Mine was slipping on a chiffon veil during a dance class. I couldn't work out why I had a monstrous achey spot just below my left hip joint when I woke on Wednesday morning. I do have *some* padding there. I fell on the sprung timber studio floor. It made a dreadful thump, but I just got up and continued, despite everybody else's distress, with little pain. I guess the enormous noise is conversion of kinetic energy to sound energy, rather than bone breaking energy. Thank goodness for a safety conscious dance studio!

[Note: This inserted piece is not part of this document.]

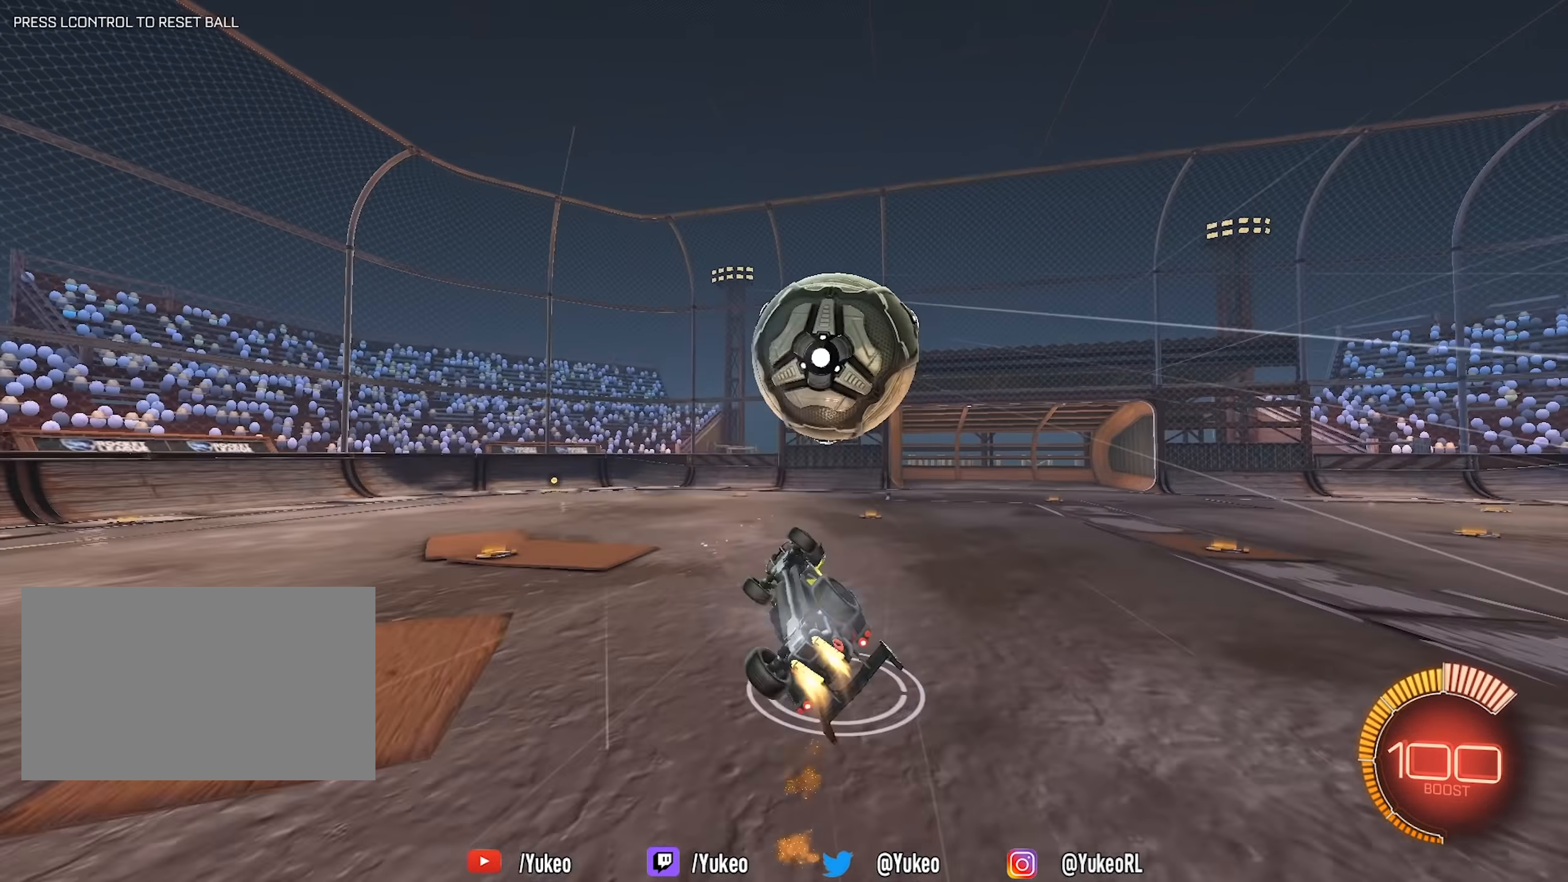
{"keys": ["w"], "mouse": ["left", "right"], "events": [[34, "s", "up"], [167, "w", "down"], [450, "d", "up"], [500, "shift", "up"]]}
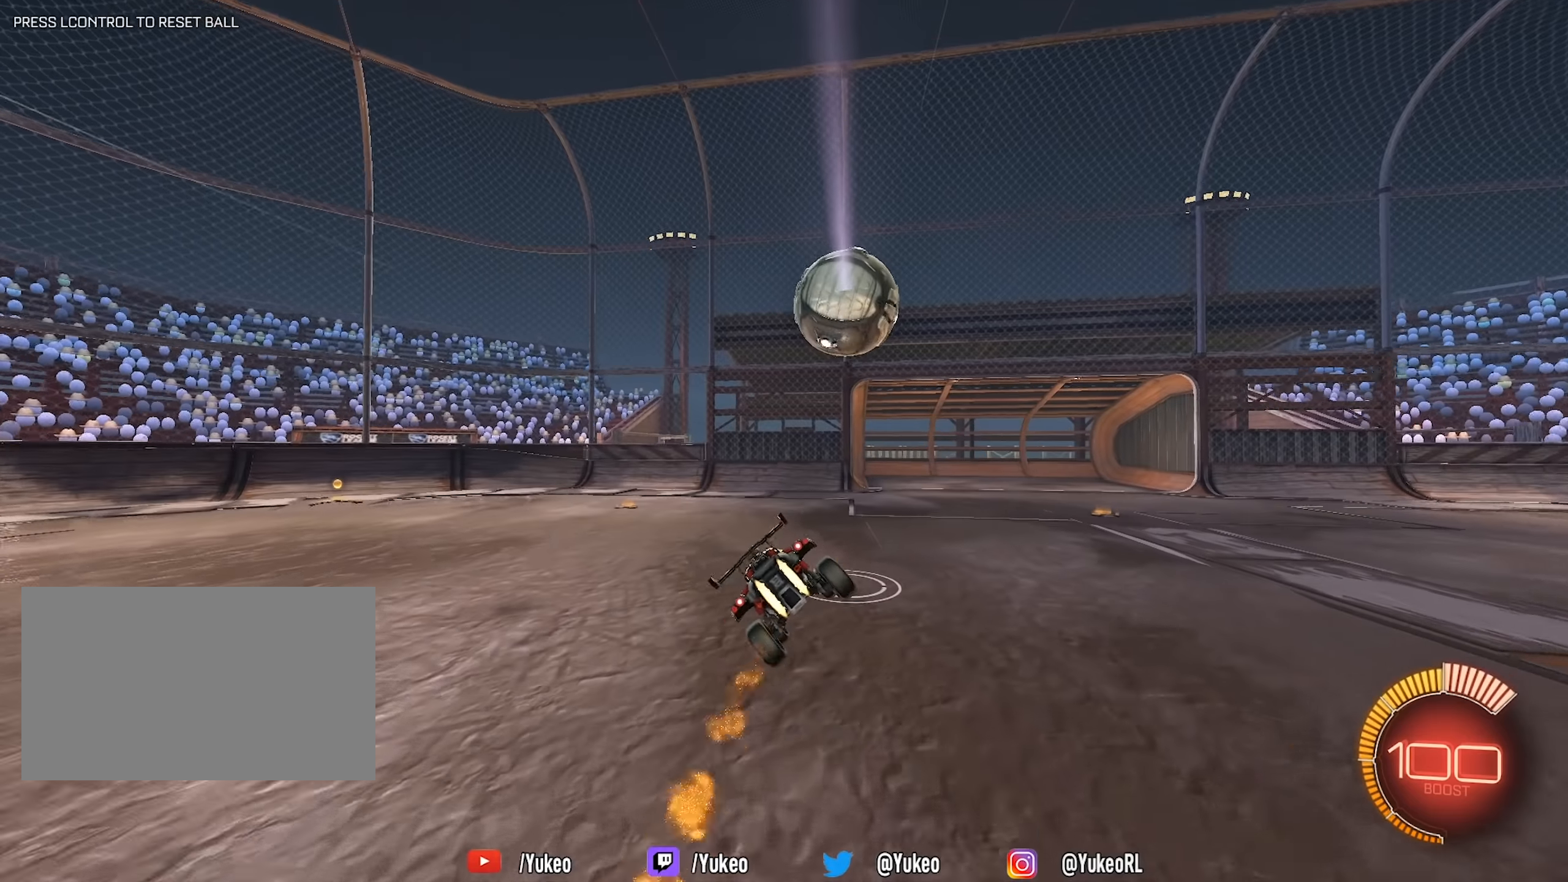
{"keys": ["a", "w"], "mouse": ["left"], "events": [[50, "w", "up"], [66, "mouse_right", "up"], [100, "mouse_left", "up"], [100, "space", "down"], [150, "a", "down"], [233, "space", "up"], [333, "mouse_left", "down"], [383, "w", "down"]]}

And thank goodness for a bit of hip padding that I didn't realise I had. Yes, I think there is a happy medium. Fat comes in handy in times of famine too, to protect the gene pool.
Interestingly, in years when feed for our sheep is short before mating, we end up with slightly more female lambs. When feed is leaner, nature errs on the side of maintaining the number of females in the flock, to enable reproduction to simply continue, even if there is not much genetic improvement made on the male side.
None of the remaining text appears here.